The Contrôle Officiel Suisse des Chronomètres (COSC) functions as a sort of litmus test for precision throughout the Swiss watch industry. While the certification doesn’t necessarily have the same “wow” factor it once did, it remains a valuable aspect of how the Swiss watch industry conducts its business and, due to the intense trial each movement goes through, it’s a tried-and-true way of demonstrating the quality that Swiss mechanical watches are known for.

It’s another thing that there are more stringent certification processes out there. For example, a Grand Seiko certification requires watches to be the daily rate to be +5 to -3 seconds per day as opposed to the +6 to -4 for COSC certification. Here are five things that you need to know about all things COSC.
1. Only “Swiss Made” watches can be submitted for the exam. The Swiss movement has to be assembled and tested in Switzerland, at least 60 percent of production costs are generated in Switzerland, and the value of 50 percent of the components have to be Swiss made. The main reason for the exclusion of other countries is that since the COSC functions as a non-profit, this helps ensure both the prestige and caliber of both the certification and the Swiss watch industry as a whole.

2 To have a watch pass the certification, the movement must be sent to one of the COSC labs where it immediately goes through the following: tests the numbers engraved on the movement (in relation to the list supplied by the applicant), the movement is placed in a 5-slot clasp, the movement is wound according to the brand’s supplied guidelines, and the parts are placed in a temperature controlled enclosure for 12 hours at exactly 23°C.
Then, over the next 15 days, the parts of the wristwatch go through daily tests. Each day, the clocks and watches are measured and reassembled. At the end of that time period, the wristwatches are judged by seven different criteria: average daily rate, mean variation in rate, greatest variation in rate, the difference in rates in horizontal and vertical position, largest variation in rate, and variation in rate depending on temperature and rate resumption. If the watch passes these guidelines, it is officially awarded the certification.

3. The COSC doesn’t just measure mechanical wristwatches, they also measure pocket watches, fixed time devices such as onboard instruments and carriage clocks, and quartz timepieces.
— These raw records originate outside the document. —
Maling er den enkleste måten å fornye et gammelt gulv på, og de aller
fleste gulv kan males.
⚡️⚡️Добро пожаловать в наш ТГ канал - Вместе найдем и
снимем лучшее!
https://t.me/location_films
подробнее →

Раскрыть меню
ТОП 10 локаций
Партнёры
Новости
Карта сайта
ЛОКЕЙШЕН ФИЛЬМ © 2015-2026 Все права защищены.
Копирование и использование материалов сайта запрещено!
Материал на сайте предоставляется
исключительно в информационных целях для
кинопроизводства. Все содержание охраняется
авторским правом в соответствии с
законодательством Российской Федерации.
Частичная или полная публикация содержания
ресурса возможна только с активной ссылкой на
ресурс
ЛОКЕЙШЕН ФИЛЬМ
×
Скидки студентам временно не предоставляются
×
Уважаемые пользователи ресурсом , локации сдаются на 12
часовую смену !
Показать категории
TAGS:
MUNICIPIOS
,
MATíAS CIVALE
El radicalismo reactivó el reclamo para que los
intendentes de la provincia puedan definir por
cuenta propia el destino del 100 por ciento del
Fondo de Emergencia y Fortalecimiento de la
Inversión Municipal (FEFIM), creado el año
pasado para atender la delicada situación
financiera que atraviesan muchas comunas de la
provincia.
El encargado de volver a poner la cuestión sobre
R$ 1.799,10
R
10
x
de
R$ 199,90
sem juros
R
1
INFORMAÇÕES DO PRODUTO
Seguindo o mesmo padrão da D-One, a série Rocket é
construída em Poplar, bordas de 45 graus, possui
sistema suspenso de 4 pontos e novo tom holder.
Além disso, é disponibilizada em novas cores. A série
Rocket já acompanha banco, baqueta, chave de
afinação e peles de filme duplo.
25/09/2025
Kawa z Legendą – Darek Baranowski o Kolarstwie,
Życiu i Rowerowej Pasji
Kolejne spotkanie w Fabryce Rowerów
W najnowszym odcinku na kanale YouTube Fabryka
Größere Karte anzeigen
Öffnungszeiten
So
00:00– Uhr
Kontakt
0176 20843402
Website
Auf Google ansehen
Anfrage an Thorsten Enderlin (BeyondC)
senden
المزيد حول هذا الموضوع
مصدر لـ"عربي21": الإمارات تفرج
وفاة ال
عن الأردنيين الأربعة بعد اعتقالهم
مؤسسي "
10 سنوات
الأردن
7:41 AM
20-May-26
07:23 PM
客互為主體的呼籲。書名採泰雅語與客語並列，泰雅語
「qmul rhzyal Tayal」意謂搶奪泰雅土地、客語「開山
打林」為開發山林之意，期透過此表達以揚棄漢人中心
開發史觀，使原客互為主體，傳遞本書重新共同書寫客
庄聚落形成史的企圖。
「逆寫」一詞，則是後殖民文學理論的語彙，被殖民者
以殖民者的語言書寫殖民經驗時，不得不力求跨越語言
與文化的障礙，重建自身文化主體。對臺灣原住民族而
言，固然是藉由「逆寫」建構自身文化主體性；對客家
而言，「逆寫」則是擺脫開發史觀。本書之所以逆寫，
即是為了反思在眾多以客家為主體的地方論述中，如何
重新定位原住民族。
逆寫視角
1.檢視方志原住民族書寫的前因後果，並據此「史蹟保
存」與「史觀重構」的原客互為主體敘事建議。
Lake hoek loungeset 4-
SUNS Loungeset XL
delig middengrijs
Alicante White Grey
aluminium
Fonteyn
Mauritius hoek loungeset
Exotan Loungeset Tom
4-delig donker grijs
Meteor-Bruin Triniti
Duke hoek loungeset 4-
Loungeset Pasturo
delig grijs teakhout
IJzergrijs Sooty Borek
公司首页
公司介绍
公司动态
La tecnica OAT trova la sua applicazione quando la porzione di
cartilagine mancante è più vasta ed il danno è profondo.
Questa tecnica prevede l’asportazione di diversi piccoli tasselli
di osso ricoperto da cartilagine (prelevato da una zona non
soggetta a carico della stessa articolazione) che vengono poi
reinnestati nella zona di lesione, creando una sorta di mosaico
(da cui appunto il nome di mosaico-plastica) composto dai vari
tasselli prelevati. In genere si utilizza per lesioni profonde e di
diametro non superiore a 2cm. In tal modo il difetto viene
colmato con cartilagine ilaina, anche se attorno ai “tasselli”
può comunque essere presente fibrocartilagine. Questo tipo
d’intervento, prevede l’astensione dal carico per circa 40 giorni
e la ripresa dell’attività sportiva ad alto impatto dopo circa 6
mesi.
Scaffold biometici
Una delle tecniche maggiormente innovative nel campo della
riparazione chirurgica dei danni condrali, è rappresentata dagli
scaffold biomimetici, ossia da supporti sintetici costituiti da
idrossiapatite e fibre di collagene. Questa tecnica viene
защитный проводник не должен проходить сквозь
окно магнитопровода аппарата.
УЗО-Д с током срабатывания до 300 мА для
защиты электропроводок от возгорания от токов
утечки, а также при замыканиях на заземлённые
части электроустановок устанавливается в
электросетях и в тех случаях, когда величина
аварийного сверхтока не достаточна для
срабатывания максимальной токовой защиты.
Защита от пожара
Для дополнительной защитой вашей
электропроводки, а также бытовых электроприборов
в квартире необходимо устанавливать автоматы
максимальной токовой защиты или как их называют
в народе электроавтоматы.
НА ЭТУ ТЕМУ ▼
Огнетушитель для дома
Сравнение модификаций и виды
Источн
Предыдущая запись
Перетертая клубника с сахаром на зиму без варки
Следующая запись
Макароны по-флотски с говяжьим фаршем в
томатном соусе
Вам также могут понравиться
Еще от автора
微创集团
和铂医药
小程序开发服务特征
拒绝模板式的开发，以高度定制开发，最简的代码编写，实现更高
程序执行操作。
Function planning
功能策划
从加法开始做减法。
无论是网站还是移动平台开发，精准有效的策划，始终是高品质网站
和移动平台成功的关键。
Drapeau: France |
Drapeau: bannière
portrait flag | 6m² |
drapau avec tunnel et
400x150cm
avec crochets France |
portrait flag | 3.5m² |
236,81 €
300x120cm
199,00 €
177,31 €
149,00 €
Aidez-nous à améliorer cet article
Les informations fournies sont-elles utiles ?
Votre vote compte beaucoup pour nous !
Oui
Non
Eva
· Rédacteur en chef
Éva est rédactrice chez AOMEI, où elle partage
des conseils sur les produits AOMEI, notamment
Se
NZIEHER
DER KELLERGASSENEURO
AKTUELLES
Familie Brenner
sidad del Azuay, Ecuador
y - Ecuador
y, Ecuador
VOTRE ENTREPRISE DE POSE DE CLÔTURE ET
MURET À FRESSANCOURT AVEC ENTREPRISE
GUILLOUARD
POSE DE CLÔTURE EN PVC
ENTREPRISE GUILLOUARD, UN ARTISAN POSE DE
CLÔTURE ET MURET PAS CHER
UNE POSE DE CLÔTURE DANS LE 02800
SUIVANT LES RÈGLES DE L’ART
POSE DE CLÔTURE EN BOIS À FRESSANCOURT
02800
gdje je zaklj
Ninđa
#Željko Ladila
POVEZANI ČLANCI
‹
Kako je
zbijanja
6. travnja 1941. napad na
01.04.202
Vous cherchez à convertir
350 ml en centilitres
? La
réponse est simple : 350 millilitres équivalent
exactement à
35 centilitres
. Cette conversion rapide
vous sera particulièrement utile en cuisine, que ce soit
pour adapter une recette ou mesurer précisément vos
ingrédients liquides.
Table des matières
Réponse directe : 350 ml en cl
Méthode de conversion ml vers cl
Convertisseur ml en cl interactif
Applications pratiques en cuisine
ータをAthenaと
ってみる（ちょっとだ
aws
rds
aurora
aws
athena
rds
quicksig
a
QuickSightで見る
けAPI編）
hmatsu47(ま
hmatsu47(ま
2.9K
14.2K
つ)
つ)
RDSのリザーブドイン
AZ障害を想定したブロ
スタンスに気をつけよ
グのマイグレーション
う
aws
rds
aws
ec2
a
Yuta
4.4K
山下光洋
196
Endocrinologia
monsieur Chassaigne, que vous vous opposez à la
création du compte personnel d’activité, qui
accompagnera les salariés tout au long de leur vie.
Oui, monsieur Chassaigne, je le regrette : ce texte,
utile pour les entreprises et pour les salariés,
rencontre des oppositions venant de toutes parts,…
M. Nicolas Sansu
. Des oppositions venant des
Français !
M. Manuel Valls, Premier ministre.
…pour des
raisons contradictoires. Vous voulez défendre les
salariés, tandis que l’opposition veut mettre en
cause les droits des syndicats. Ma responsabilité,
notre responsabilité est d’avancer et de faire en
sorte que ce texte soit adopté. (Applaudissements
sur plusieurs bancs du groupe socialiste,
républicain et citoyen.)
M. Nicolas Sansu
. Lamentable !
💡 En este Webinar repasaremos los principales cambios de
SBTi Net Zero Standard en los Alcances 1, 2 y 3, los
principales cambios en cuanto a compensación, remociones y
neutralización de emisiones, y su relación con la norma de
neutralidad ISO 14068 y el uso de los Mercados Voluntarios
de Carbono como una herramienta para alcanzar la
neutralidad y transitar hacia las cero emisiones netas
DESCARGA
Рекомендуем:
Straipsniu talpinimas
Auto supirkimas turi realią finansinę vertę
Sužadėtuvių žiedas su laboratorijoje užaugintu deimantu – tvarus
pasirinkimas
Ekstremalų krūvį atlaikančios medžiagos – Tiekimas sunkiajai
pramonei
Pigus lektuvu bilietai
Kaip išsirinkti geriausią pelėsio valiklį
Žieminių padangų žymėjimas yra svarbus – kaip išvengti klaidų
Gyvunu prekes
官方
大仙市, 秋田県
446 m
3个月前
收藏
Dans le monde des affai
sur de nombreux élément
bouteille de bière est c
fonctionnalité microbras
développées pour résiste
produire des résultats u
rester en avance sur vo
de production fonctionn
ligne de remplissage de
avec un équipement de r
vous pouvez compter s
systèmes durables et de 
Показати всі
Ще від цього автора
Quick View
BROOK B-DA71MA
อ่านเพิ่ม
There is currently no international standard for measurement of a watch with a quartz oscillator, so the one used by the COSC is based on the same ISO 3159 standard used in their measurement of mechanical wristwatches.
4. Over 1.6 million watches are certified every single year, a figure that has grown substantially over the decades. In 1976, when the current iteration of the COSC was founded, only 200,000 watches passed the exam. Fast forward to the year 2000 and there were one million chronometers that completed the exam. Out of all watches exported from Switzerland, only 6 percent are COSC certified. Out of all mechanical Swiss watches that are exported, 21 per cent are COSC certified.
5. According to a report from 2015 — which is the last year that the COSC will publish the exact figures citing a request from the brands to protect their confidentiality — the three companies that receive the most COSC-certified timepieces aren’t all that surprising. Rolex is numero uno with 795,716 watches, Omega is second with 511,861, and Breitling is third with 147,917 total timepieces (28,499 of those are quartz models). Next up are two of the more accessible brands in the Swatch Group, Tissot (96,563) and Mido (49,962).
There’s a sharp drop off in total number for the rest of the top ten with Tudor (23,003), Chopard (16,107), Zenith (6,824), Panerai (6,262), and Bremont (5,860) rounding it out. Ball Watch Co. (5,031), Carl F. Bucherer (4,577), Titoni (4,146), Christopher Ward (3,362), and Ulysse Nardin (2,561) make up the next five. However, there is no way of updating these figures to see how the production of COSC certificates has changed in recent years.